**Given instruction**: Can you rewrite the stretch of entries from the start through the line containing "state / province: Idaho", changing every "collection date" to "date collected" and leaving everything else as it is?

**Provided entries**:
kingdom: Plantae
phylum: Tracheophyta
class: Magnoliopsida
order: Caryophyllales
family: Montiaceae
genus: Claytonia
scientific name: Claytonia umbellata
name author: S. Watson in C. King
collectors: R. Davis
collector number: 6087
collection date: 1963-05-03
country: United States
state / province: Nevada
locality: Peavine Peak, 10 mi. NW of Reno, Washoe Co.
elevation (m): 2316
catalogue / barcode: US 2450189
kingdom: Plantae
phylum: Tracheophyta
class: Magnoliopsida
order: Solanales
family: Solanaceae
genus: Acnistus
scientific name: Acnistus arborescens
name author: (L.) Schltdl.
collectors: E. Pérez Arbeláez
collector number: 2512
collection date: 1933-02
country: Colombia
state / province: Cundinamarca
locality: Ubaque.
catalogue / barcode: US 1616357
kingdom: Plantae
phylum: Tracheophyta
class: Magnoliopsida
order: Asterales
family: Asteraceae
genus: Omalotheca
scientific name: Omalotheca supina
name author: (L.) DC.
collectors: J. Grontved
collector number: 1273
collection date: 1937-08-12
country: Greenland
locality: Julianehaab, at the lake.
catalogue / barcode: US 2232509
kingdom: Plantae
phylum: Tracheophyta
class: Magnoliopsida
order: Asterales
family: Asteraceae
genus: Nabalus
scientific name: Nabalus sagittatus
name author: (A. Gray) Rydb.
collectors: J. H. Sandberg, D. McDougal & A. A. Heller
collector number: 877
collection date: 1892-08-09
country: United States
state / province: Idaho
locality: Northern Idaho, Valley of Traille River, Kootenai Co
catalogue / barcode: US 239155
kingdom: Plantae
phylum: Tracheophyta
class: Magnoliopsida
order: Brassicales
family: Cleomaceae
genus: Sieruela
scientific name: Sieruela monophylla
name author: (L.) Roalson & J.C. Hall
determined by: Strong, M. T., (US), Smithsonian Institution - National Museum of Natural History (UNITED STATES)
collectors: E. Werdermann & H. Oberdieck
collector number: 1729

**Output for this task**:
kingdom: Plantae
phylum: Tracheophyta
class: Magnoliopsida
order: Caryophyllales
family: Montiaceae
genus: Claytonia
scientific name: Claytonia umbellata
name author: S. Watson in C. King
collectors: R. Davis
collector number: 6087
date collected: 1963-05-03
country: United States
state / province: Nevada
locality: Peavine Peak, 10 mi. NW of Reno, Washoe Co.
elevation (m): 2316
catalogue / barcode: US 2450189
kingdom: Plantae
phylum: Tracheophyta
class: Magnoliopsida
order: Solanales
family: Solanaceae
genus: Acnistus
scientific name: Acnistus arborescens
name author: (L.) Schltdl.
collectors: E. Pérez Arbeláez
collector number: 2512
date collected: 1933-02
country: Colombia
state / province: Cundinamarca
locality: Ubaque.
catalogue / barcode: US 1616357
kingdom: Plantae
phylum: Tracheophyta
class: Magnoliopsida
order: Asterales
family: Asteraceae
genus: Omalotheca
scientific name: Omalotheca supina
name author: (L.) DC.
collectors: J. Grontved
collector number: 1273
date collected: 1937-08-12
country: Greenland
locality: Julianehaab, at the lake.
catalogue / barcode: US 2232509
kingdom: Plantae
phylum: Tracheophyta
class: Magnoliopsida
order: Asterales
family: Asteraceae
genus: Nabalus
scientific name: Nabalus sagittatus
name author: (A. Gray) Rydb.
collectors: J. H. Sandberg, D. McDougal & A. A. Heller
collector number: 877
date collected: 1892-08-09
country: United States
state / province: Idaho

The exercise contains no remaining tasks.